To do:
Can you repeat the rows, starting at the first line and ending at the line that contains "নামজাদা দেখে বই কেনেন। আবার অনেকেই খুঁটে", substituting "Tilpasset" for every "Brugerdefineret" and changing nothing else?

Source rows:
━━━━
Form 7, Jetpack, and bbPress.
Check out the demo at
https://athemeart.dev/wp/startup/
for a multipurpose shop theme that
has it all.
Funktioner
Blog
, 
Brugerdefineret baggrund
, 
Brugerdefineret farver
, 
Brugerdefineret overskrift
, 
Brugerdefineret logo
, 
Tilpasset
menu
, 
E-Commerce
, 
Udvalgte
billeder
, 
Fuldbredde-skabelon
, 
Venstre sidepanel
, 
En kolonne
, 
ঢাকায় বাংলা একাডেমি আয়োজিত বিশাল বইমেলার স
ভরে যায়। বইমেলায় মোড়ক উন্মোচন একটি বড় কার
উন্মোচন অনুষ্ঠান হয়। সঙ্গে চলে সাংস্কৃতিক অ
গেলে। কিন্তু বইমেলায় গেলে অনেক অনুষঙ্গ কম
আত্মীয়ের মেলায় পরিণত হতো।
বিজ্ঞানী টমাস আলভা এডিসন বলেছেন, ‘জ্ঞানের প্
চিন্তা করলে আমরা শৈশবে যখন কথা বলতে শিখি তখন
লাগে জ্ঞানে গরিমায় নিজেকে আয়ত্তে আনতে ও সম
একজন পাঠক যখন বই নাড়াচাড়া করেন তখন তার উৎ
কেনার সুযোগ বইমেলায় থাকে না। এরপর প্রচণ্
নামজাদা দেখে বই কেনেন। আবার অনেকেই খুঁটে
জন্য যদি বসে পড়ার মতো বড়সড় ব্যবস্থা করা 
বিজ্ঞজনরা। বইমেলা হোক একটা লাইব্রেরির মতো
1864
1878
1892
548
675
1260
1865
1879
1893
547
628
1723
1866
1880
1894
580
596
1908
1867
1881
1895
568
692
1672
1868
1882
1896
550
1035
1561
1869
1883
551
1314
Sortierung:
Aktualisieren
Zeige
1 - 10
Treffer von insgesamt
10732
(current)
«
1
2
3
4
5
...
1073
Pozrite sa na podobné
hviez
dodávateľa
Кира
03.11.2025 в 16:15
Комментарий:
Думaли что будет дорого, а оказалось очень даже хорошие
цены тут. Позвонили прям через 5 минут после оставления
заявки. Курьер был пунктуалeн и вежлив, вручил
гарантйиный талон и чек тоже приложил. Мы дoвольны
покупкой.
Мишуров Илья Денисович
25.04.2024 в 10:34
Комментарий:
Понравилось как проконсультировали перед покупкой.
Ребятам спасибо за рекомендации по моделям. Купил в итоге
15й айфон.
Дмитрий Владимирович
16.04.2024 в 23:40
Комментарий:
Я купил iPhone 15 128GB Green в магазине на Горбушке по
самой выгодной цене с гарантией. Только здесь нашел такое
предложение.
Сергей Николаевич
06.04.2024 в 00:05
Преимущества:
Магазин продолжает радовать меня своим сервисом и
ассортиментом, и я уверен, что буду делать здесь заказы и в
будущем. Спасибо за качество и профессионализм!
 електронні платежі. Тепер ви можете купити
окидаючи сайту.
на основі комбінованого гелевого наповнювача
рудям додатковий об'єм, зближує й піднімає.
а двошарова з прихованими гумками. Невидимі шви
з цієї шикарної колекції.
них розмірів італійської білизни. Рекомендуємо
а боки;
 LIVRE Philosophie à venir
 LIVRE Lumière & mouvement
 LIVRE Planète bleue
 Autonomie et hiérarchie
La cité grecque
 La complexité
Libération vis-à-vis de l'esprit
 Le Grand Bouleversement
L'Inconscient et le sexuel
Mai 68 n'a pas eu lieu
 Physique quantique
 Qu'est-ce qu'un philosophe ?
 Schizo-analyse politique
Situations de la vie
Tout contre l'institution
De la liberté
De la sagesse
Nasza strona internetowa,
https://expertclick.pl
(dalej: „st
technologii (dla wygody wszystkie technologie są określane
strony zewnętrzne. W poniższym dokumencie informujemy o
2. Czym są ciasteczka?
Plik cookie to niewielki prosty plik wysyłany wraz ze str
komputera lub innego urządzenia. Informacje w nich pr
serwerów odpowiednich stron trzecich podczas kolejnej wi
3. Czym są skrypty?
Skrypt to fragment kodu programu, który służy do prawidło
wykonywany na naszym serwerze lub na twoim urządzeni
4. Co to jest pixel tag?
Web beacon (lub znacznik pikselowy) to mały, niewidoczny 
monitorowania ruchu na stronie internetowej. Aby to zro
━━━━
Expected answer:
Form 7, Jetpack, and bbPress.
Check out the demo at
https://athemeart.dev/wp/startup/
for a multipurpose shop theme that
has it all.
Funktioner
Blog
, 
Tilpasset baggrund
, 
Tilpasset farver
, 
Tilpasset overskrift
, 
Tilpasset logo
, 
Tilpasset
menu
, 
E-Commerce
, 
Udvalgte
billeder
, 
Fuldbredde-skabelon
, 
Venstre sidepanel
, 
En kolonne
, 
ঢাকায় বাংলা একাডেমি আয়োজিত বিশাল বইমেলার স
ভরে যায়। বইমেলায় মোড়ক উন্মোচন একটি বড় কার
উন্মোচন অনুষ্ঠান হয়। সঙ্গে চলে সাংস্কৃতিক অ
গেলে। কিন্তু বইমেলায় গেলে অনেক অনুষঙ্গ কম
আত্মীয়ের মেলায় পরিণত হতো।
বিজ্ঞানী টমাস আলভা এডিসন বলেছেন, ‘জ্ঞানের প্
চিন্তা করলে আমরা শৈশবে যখন কথা বলতে শিখি তখন
লাগে জ্ঞানে গরিমায় নিজেকে আয়ত্তে আনতে ও সম
একজন পাঠক যখন বই নাড়াচাড়া করেন তখন তার উৎ
কেনার সুযোগ বইমেলায় থাকে না। এরপর প্রচণ্
নামজাদা দেখে বই কেনেন। আবার অনেকেই খুঁটে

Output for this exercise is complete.